▶ [DOCUMENT TEXT]
________

Cash and cash equivalents

 

Cash and cash equivalents consist of petty cash on hand and cash held in banks, which are highly liquid and have original maturities of three months or less and are unrestricted as to withdrawal or use.

 

Accounts receivable

 

Accounts receivable represents trade receivable and are recognized initially at fair value and subsequently adjusted for any allowance for doubtful accounts and impairment.

 

The Group makes impairment loss for bad and doubtful debts based on assessments of the recoverability of the trade and other receivables based on individual account analysis, including the current creditworthiness and the past collection history of each debtor. Impairments arise when there is an objective evidence indicate that the balances may not be collectible. The identification of bad and doubtful debts, in particular of a loss event, requires the use of judgment and estimates, which involve the estimates of specific losses on individual exposures, as well as a provision on historical trends of collections. Based on management of customers’ credit and ongoing relationship, management makes conclusions whether any balances outstanding at the end of the period will be deemed uncollectible on an individual basis and on aging analysis basis. The provision is recorded against accounts receivables balances, with a corresponding charge recorded in the statements of income and comprehensive income. Delinquent account balances are written-off against the allowance for doubtful accounts after management has determined that the likelihood of collection is not probable.

 

The Group historically did not have material bad debts in accounts receivable. There were no bad debt expenses for the years ended March 31, 2020 and 2019 and there was no provision for doubtful accounts as of March 31, 2020 and 2019.

________

▶ [OBJECTIVES]
A – In the accounting policy text, what original maturities do cash equivalents have?
B – Update the accounting policy text from "Cash and cash equivalents consist" through "withdrawal or use.", changing "petty cash" to "physical currency".

▶ [GIVEN INFORMATION]
________

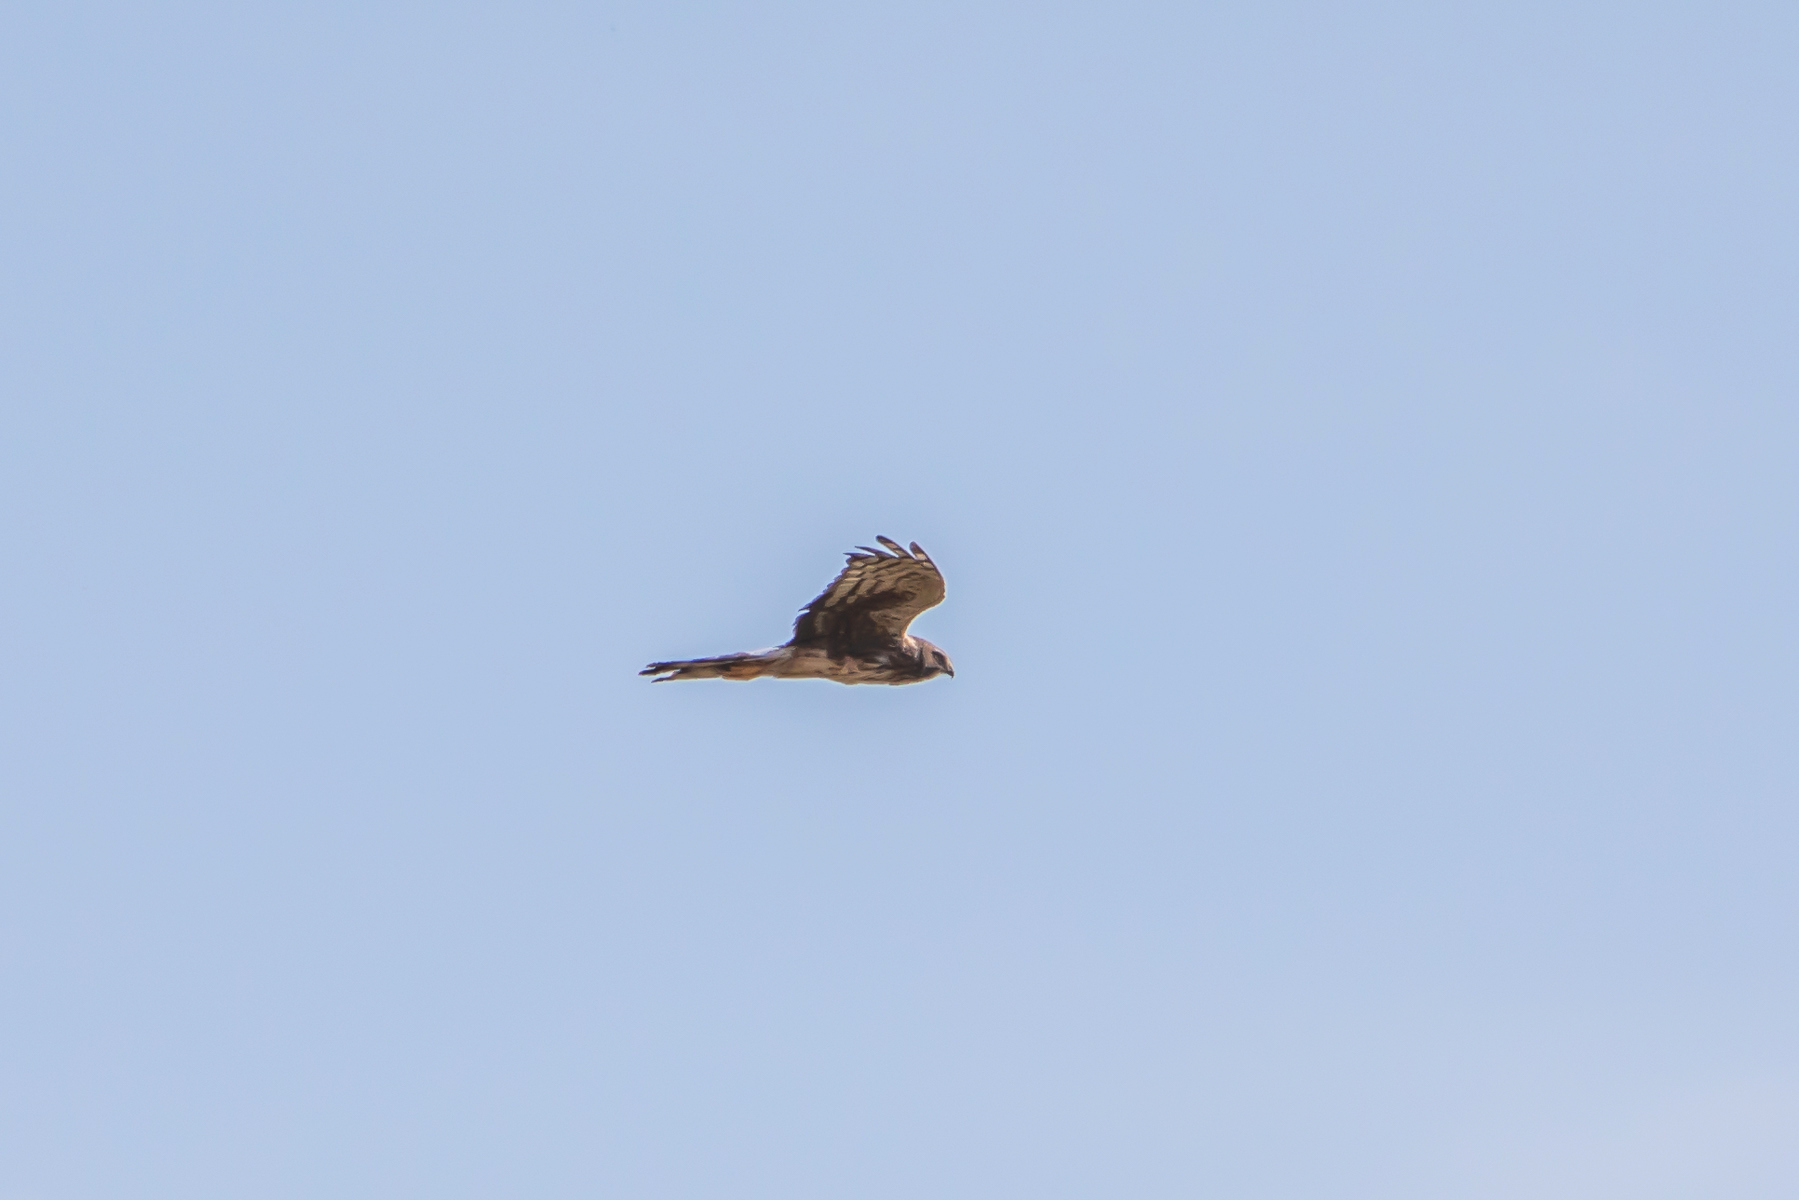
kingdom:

________

▶ [TASK-BY-TASK ANSWERS]
A – Three months or less.

B –
Cash and cash equivalents consist of physical currency on hand and cash held in banks, which are highly liquid and have original maturities of three months or less and are unrestricted as to withdrawal or use.